Un bon exemple de cette dérive est le comportement récent des députés travaillistes Ben Bradshaw et Lloyd Russell-Moyle (photo) à l’égard des députées qui ont pris la parole au sujet du projet de loi écossais relatif à la réforme de la reconnaissance du genre. Pour de nombreuses femmes, dont je fais partie, ces cris et ces brimades ont eu une familiarité troublante. Le sentiment de supériorité morale exprimé ensuite par Lloyd Russell-Moyle, quand il a affirmé que c’est sa « conviction passionnée » qui l’avait conduit à adopter le « mauvais ton », était tout à fait prévisible. C’est elle, la députée Miriam Cates, qui l’avait poussé à le faire. Toute personne ayant des principes aurait fait de même. Qui pourrait qualifier ces propos de violents ?
Je sais que je ne suis pas la seule femme à avoir vu cela et à avoir ressenti une véritable consternation. Ce comportement ne devrait pas avoir sa place dans la vie publique. Il aurait dû être condamné par le chef de l’Opposition Keir Starmer au lieu d’être occulté avec des platitudes sur le « respect ». Starmer prétend se préoccuper de la violence à l’égard des femmes et des jeunes filles, mais il semble aveugle à la dynamique plus large qui la sous-tend. Si rien ne s’est passé à la Chambre des communes, alors rien ne se passe non plus dans la plupart des foyers marqués par la violence conjugale, et ce jusqu’à ce que quelque chose se passe et que nous devions tous prétendre que personne n’aurait pu le prévoir.
À bien des égards, je préférerais oublier avoir ressenti tout cela, mais je n’y arrive pas.
Je n’aime pas ressentir les choses que je ressens lorsque je vois des hommes crier sur des femmes d’une manière dont je sais qu’ils n’oseraient jamais crier sur des hommes (quelle que soit la « passion » qu’ils ressentent). Je préférerais ne pas faire les liens que je fais. Ce n’est pas de l’opportunisme. Ce n’est pas une arme que j’aime manier. À bien des égards, je préférerais oublier avoir ressenti tout cela, mais je n’y arrive pas. Tant que je n’y parviendrai pas, j’enrage de voir que des hommes qui exploitent la peur des femmes – qui connaissent suffisamment la domination masculine pour l’exercer, mais pas assez pour la reconnaître – ont encore le culot de dire aux femmes quels sont les hommes dont nous devons « vraiment » nous inquiéter.

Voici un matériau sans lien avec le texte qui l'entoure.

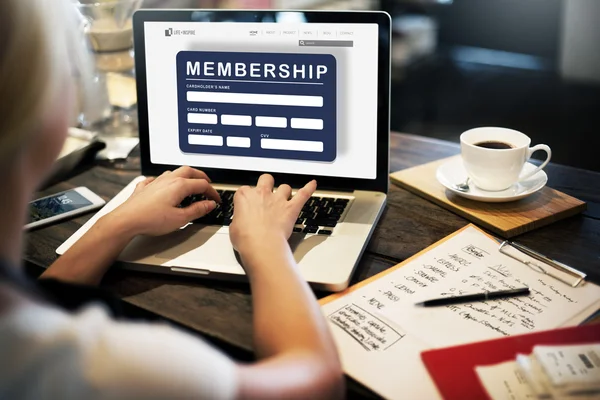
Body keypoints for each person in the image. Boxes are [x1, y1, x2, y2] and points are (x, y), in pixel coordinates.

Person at [0, 1, 343, 398]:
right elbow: (317, 382)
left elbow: (45, 304)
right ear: (42, 110)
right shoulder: (108, 368)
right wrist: (265, 245)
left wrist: (117, 223)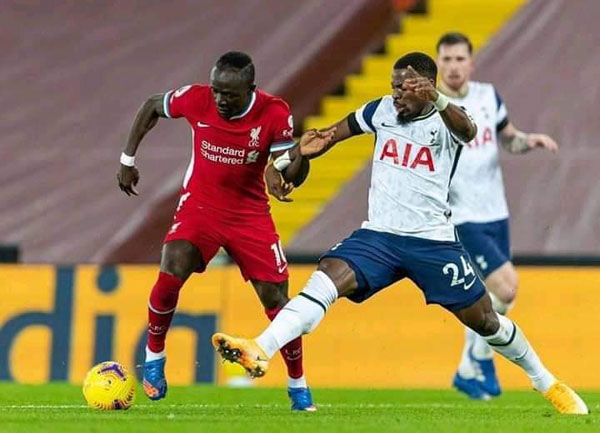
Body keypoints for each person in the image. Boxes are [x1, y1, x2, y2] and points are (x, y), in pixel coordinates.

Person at [211, 52, 588, 415]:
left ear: (425, 87)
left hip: (433, 241)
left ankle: (547, 382)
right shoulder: (381, 111)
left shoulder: (448, 120)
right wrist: (292, 156)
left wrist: (437, 99)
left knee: (486, 321)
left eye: (403, 89)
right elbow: (329, 135)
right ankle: (260, 348)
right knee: (323, 283)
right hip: (379, 237)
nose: (395, 96)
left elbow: (468, 130)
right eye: (393, 87)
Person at [117, 51, 334, 411]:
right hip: (201, 207)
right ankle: (154, 357)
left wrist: (302, 158)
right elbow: (152, 105)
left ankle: (298, 386)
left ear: (250, 89)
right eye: (217, 90)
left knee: (278, 302)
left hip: (249, 214)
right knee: (171, 270)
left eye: (229, 94)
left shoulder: (274, 112)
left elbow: (289, 174)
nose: (219, 99)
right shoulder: (196, 98)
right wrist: (128, 160)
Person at [436, 32, 559, 400]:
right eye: (447, 59)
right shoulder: (431, 109)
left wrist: (527, 141)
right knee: (507, 287)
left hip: (495, 212)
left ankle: (465, 368)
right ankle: (478, 356)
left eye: (460, 59)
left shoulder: (488, 97)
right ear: (438, 64)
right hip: (459, 216)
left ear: (471, 63)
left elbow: (507, 137)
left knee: (491, 298)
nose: (454, 66)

Pensent-ils que les femmes qui trouvent leur comportement problématique n’ont pas été suffisamment frappées ou violées pour savoir ce qu’est la « vraie » » misogynie ? Nous voient-ils un peu comme des enfants gâtées – en train de nous agiter pour un peu de cris et de doigts pointés ? Ne comprennent-ils pas que l’expérience des comportements extrêmes, loin de banaliser les autres manifestations de la misogynie, nous rend encore plus attentif à ses courants sous-jacents ?
Je suis tout à fait consciente que, de la même manière que je n’ai jamais trouvé le moyen d’échapper à une confrontation par le passé, il n’y a aucun moyen d’exprimer cela de manière convaincante aux hommes qui aiment crier sur les femmes. À leurs yeux, j’utilise le traumatisme comme une arme. Je suis pleurnicharde et manipulatrice. Je joue la victime. Je vois des menaces de violence partout.
Ils diront « il ne s’est rien passé », et à la base, ils auront raison. Mais je pense que ce « rien » a de l’importance. Je pense que ce « rien » mérite d’être nommé.